I am so tired of this story.

Maybe it’s because I grew up an only child without a father in the house, daughter of a figured-it-out-a-little-later-in-life lesbian.  Maybe it’s my karma, or astrology, or whatEVER.  But the story is there.  Deep essential flaw = no long-term love for Tanya.

I want to get rid of this story.  I want to root it out, find its persistent sneaky little tendrils and go General Sherman on that bitch.

I am hoping that The Presence Process helps me do this.  And also I found myself looking today as I sat with the discomfort of having no resolution that maybe in that there is a silver lining.  There is a skill to be gained in learning how to exist without a denouement.  Plenty of times we don’t get a chance to say goodbye.  We don’t get the “Aaaaaaaaand scene!” moment.
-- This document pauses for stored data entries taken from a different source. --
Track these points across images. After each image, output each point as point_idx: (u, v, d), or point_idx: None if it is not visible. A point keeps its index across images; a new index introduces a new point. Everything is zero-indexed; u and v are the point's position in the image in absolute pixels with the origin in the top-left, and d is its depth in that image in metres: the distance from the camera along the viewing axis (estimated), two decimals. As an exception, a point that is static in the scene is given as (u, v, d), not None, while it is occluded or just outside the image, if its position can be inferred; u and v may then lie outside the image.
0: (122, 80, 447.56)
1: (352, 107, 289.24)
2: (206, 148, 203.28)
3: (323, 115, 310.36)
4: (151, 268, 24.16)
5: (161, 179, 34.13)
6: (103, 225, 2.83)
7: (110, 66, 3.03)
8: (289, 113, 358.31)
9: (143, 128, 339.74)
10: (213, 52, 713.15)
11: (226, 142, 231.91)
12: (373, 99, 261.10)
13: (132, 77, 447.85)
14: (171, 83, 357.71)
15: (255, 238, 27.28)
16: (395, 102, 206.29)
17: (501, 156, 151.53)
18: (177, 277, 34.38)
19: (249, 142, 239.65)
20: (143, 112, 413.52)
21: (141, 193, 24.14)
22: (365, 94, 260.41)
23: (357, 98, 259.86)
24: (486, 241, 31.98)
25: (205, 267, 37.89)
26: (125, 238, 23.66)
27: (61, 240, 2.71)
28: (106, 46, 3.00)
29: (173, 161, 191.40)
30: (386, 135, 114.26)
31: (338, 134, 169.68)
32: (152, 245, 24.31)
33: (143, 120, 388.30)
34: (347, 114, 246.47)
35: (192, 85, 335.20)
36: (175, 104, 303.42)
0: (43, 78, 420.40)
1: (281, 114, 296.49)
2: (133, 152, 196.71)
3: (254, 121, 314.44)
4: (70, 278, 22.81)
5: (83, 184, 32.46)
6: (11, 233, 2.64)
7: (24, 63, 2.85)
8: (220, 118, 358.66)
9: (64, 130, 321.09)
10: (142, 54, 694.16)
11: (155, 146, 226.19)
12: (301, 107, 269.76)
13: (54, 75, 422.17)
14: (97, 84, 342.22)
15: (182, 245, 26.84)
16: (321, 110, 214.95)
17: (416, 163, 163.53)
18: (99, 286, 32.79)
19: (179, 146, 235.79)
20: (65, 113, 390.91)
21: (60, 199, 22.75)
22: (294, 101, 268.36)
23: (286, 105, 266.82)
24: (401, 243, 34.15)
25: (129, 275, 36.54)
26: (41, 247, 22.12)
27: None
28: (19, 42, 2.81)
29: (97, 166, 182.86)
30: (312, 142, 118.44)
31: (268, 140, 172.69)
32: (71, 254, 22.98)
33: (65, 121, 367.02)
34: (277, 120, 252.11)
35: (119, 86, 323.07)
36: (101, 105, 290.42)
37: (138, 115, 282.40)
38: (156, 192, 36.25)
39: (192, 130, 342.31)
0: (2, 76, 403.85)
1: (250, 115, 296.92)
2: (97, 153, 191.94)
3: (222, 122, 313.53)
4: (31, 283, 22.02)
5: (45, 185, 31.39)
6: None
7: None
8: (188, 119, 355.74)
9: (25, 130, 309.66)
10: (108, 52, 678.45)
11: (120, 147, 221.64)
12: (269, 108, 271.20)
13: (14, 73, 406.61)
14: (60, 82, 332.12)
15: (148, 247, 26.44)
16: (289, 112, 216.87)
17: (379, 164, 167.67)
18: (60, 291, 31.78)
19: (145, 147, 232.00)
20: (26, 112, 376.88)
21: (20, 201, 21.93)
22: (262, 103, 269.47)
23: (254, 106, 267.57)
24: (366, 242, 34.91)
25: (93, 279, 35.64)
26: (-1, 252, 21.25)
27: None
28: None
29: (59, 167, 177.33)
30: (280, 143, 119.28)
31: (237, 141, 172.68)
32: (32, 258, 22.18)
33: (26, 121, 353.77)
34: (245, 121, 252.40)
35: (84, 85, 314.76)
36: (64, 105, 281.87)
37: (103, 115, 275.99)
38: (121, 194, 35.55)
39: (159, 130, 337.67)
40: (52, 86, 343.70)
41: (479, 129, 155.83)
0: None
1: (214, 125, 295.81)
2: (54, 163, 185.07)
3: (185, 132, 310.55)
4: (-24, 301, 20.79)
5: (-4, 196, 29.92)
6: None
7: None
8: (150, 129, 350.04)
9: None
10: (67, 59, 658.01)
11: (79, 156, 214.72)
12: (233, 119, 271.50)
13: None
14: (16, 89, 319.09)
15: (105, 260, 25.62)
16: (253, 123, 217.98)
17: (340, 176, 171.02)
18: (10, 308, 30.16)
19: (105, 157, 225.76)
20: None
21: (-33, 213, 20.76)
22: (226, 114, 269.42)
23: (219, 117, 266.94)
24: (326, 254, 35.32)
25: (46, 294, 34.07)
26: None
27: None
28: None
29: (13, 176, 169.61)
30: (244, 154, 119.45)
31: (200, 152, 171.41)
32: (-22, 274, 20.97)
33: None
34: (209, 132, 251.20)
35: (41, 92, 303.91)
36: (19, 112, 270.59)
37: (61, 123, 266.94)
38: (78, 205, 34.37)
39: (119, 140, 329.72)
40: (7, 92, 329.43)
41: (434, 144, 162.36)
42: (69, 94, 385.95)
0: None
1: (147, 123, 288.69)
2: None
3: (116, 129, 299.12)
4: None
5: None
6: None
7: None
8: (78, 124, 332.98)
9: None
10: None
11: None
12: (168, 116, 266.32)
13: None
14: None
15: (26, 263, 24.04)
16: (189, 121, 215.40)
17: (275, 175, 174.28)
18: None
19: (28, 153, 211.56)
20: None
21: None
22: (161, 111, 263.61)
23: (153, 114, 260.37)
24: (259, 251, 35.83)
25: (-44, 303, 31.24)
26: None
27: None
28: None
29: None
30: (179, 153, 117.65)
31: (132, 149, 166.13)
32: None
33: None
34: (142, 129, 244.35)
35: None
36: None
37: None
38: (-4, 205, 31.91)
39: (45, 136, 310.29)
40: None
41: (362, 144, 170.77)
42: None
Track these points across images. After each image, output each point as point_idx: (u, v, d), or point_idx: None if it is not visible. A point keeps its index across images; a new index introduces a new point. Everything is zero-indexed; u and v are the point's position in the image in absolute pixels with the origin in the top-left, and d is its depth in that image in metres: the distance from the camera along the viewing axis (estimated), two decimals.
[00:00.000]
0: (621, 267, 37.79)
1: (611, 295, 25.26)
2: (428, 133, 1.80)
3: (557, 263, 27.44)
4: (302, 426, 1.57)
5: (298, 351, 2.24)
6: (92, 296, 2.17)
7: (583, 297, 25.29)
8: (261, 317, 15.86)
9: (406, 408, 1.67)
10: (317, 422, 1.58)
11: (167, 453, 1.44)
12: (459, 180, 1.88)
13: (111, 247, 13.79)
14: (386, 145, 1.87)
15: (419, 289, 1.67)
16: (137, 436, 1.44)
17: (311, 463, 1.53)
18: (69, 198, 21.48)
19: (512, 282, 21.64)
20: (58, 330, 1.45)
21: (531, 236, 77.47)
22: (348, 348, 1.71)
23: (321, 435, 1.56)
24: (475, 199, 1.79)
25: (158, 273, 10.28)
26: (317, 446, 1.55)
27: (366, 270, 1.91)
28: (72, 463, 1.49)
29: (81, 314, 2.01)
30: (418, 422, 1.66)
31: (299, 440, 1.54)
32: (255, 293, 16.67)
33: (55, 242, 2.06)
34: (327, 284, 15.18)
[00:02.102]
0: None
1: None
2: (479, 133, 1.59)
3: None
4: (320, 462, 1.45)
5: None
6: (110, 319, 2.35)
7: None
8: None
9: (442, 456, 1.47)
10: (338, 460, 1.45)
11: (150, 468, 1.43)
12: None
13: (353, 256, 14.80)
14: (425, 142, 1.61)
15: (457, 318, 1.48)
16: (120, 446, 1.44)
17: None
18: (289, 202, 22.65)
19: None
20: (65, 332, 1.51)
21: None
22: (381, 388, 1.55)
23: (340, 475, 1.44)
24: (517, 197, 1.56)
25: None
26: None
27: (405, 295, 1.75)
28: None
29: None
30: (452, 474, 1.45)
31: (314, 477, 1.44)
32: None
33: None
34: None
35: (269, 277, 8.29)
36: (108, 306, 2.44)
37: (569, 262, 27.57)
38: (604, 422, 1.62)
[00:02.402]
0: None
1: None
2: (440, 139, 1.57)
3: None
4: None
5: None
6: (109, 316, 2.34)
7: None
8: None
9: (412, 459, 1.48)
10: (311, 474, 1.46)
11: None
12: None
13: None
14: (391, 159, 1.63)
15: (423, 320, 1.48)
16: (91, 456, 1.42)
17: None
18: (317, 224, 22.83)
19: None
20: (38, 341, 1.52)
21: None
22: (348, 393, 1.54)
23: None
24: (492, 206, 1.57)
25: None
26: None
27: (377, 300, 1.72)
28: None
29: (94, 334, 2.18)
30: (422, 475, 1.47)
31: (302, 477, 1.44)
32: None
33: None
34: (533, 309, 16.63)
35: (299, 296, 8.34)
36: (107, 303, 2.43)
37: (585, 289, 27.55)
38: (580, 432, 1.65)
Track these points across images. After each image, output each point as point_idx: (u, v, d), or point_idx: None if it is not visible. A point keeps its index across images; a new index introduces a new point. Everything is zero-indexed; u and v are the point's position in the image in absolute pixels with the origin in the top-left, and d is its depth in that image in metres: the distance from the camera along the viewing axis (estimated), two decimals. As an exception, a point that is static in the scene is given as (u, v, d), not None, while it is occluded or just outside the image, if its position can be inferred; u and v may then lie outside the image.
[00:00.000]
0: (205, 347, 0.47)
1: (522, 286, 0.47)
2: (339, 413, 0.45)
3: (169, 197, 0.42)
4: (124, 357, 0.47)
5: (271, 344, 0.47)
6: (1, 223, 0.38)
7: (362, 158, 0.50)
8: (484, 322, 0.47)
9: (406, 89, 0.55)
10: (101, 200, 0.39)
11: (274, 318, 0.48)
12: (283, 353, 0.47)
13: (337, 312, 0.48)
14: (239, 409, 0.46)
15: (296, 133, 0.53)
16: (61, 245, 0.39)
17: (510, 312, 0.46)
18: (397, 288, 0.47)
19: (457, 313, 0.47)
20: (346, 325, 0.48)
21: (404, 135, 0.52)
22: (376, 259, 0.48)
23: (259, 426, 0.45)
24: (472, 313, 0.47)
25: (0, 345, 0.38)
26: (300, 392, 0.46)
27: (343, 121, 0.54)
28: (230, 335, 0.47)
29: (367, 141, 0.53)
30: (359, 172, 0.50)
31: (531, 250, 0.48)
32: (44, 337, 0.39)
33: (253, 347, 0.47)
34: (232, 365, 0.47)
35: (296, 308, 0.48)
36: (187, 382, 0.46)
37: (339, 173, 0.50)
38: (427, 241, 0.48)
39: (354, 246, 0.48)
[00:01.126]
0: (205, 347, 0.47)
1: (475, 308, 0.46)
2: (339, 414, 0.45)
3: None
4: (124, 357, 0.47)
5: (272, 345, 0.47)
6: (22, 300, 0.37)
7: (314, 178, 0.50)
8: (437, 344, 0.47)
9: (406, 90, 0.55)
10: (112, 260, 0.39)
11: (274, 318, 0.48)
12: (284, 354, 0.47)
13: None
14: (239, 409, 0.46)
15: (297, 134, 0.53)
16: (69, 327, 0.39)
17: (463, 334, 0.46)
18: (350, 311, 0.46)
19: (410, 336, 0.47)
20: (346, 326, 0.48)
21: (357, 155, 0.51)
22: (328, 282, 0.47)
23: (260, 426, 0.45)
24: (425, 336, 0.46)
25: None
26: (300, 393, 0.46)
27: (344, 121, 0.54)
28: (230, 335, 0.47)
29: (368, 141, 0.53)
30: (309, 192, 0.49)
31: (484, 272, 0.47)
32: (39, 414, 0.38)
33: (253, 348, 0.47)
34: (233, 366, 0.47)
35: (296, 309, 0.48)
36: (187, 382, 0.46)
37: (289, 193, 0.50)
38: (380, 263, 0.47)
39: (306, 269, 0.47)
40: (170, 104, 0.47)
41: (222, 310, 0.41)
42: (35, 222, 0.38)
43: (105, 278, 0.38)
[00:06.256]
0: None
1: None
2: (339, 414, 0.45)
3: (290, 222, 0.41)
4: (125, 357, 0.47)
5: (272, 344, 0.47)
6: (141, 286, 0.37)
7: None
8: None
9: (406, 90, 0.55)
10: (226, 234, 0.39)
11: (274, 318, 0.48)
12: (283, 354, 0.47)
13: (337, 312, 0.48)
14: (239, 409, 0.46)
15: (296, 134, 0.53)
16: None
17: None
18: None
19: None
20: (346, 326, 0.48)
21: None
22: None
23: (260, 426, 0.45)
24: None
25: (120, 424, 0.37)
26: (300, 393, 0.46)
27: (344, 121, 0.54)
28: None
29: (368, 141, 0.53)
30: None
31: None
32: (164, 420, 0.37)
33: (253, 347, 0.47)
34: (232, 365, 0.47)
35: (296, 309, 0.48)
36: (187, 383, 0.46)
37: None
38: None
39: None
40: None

What’s funny is that also when I look back, I find that I have been the person who does this periodically.  I have dropped contact when I felt too much pressure, or too uncomfortable to just say the words, “I’m sorry but I don’t have space in my life for this right now.  I don’t feel connected to you in the way you seem to want and my needs are my priority.  I wish you luck and all the best.”

It hurts, yes.  But it’s honest.  There have been times I actually did have the wherewithal to say these words.  While they were difficult, I am glad I spared someone the pain of the empty chasm of not knowing.

Either way, I don’t have the power to make anyone do anything.  The only thing I can control is my own reaction to a situation.  So I am still sitting with this discomfort.  And I am choosing to experience this moment, with its simplicity and its complexity.